Immunoglobulin G4–Related Sclerosing Cholangitis
The recent recognition of immunoglobulin G4 (IgG4)-related sclerosing cholangitis found in association with autoimmune pancreatitis as one of many diseases associated with elevated IgG4 serum levels and tissue infiltration of IgG4-plasma cell has led to the recognition that some previously diagnosed cases of PSC were in fact IgG4-related. To add confusion to this issue, recent findings show that serum IgG4 levels are often elevated in PSC, and IgG4 plasma cells are frequent in PSC liver explants, but the two features do not necessarily correlate. In addition, IgG4-related diseases are typically responsive to corticosteroids, which is not seen in PSC. Nevertheless, several cohort studies have identified IgG4 levels that are significantly associated with decreased transplant-free survival among PSC patients, thus making it a useful prognostic marker.[9, 10]

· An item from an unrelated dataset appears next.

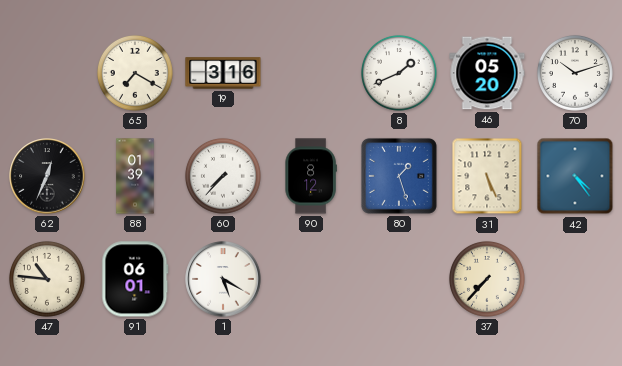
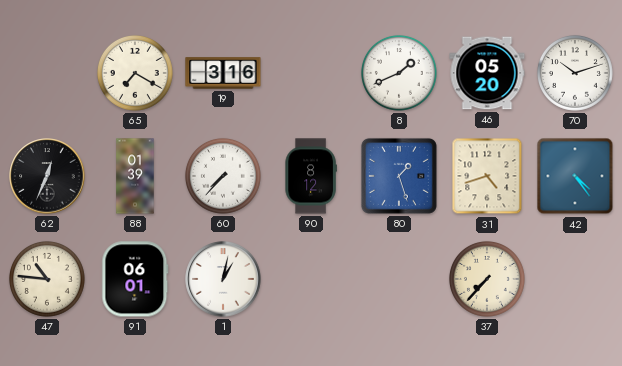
31: 5:26 -> 4:42
1: 5:20 -> 1:02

PSC in Non-Caucasian Populations
Most studies of PSC have been performed in northern European populations or populations that descended from northern Europe, leading some to conclude that PSC is a disease of Caucasians. However, PSC is a “modern” disease, and given its association with IBD, it is likely that as the geo-epidemiology of IBD changes, the frequency of PSC in non-Caucasian populations is likely to change. To date, there are few data from Asia, but apart from the autoimmune pancreatitis sclerosing cholangitis described in Japan, PSC appears to be extremely rare.

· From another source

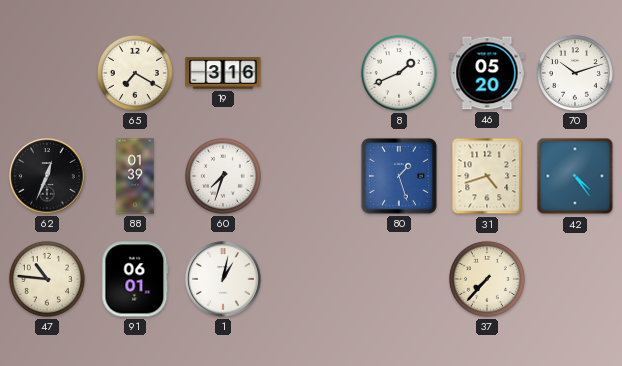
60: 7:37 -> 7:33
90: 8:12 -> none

In contrast, studies of a large health care organization and US transplantation data suggest that the incidence and prevalence rates of PSC among African Americans is at least as great as that in Caucasians.[11, 12] In African Americans, there is a less striking male predominance and a lower IBD rate. Interestingly, HLA-DR3, which is strongly associated with PSC in European populations, is rare among African Americans and is not associated with PSC in African American patients (Fig. 2). However, the HLA-B8 association is shared between both Caucasian and African American PSC patients.
PSC is a heterogeneous disorder that varies in clinical presentation, natural history, and, potentially, treatment response. In most cases, PSC is in fact secondary to IBD and is therefore likely to be the same disease modified by a number of genetic and nongenetic influences. As larger numbers of patients are studied in more detail, subphenotypes will be further refined and correlated with genetic data to begin to reveal the mechanisms responsible for this heterogeneity.